Content management systems either come with the online platform you’re building your site with or as a custom developed database tool.
The first is set up in just a few clicks, with little or no technical knowledge needed. The custom-made CMS takes much more effort and technical skill. And although there are tools to speed up the development, it still requires a good understanding of databases.
So why choose the hard way? Simple: so you can offer your client a stripped-down CMS that is much easier to work with. It speeds up the task of updating the site, makes your client happy, and avoids the mistakes and frustration that result from a complex user interface.
Clients sometimes get overwhelmed by back-end systems found in WordPress, Joomla, and the like.
Some clients work several hours a day with your CMS, and it is very important for them to feel good about it.

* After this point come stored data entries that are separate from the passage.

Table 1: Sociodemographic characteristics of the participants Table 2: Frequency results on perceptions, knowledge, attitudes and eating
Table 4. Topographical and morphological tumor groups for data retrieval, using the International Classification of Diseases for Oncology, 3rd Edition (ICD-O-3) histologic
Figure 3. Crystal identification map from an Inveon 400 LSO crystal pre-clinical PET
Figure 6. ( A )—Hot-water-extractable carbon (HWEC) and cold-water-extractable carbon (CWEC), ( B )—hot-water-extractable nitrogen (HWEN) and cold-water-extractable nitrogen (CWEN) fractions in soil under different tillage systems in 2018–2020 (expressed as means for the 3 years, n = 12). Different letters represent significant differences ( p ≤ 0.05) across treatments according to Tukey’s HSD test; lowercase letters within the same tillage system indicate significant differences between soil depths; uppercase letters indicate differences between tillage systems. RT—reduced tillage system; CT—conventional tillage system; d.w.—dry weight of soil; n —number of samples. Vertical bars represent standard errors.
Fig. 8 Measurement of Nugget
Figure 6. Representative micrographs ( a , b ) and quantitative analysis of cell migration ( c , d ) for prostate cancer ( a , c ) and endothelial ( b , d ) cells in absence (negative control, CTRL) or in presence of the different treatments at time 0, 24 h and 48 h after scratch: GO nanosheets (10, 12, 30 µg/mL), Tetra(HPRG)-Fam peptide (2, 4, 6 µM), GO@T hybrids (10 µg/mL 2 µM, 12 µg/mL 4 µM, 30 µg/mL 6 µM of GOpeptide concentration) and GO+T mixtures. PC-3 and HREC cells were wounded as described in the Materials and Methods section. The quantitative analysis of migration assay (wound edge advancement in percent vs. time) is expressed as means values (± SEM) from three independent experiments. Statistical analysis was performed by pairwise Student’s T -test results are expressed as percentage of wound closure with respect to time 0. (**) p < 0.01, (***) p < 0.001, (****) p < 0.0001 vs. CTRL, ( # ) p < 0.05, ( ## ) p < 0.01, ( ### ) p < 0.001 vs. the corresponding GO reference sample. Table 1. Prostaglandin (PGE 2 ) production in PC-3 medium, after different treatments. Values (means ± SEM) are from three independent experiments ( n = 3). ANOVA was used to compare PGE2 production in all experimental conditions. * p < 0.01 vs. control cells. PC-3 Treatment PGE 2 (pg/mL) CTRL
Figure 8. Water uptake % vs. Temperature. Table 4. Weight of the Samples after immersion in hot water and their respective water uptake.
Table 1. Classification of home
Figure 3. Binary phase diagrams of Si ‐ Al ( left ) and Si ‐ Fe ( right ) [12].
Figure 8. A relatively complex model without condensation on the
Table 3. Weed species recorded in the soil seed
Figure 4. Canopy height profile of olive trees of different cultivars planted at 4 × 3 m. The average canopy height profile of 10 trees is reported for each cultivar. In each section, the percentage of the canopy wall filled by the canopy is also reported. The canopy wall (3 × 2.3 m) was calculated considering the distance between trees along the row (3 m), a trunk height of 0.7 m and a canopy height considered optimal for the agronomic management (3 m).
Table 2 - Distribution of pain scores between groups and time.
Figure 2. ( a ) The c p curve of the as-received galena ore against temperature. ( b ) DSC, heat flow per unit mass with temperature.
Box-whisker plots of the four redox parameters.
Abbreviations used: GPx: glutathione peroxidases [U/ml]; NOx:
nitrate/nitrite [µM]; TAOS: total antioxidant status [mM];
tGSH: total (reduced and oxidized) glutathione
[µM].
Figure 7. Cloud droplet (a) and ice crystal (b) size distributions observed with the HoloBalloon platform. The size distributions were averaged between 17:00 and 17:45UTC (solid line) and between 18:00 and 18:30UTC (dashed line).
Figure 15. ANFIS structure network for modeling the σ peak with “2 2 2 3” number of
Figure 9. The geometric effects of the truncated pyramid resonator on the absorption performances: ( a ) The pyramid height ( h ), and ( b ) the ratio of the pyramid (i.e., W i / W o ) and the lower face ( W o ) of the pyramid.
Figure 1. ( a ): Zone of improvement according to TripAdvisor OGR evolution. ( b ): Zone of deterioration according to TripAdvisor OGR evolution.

One of the things I do besides web design is UI/UX for corporate software, and it all comes down to achieving simplicity and beauty so the employee who has to work with it goes home happy at the end of the day.
Never underestimate the importance of the quality of the back-end system. It can make or break a relationship with your client.
Secondly, as mentioned in my blog post on learning programming languages, you’re less prone to hackers, as they mainly focus on widespread systems and/or sites with very sensitive data.
While writing your own CMS keep these things in mind:
- Provide a versioning system. Clients are often afraid of making a mistake. It gives them peace of mind to know they can go one or more versions back.
- Provide a WYSIWYG editor (What You See Is What You Get). It’s a simple online text editor, like CKeditor or TinyMce, which lets you avoid having to type HTML code to style a text (font type, colour, size, …). Some even let you insert and upload images.
- Make sure (by using the same CSS for your site and the editor) that the preview in your WYSIWYG editor matches the look of your site as closely as possible. It gives the client confidence in what he/she is doing.
Look for good CMS’s on the net, make screen shots, study them. Make mock-ups to convince prospects they should work with you.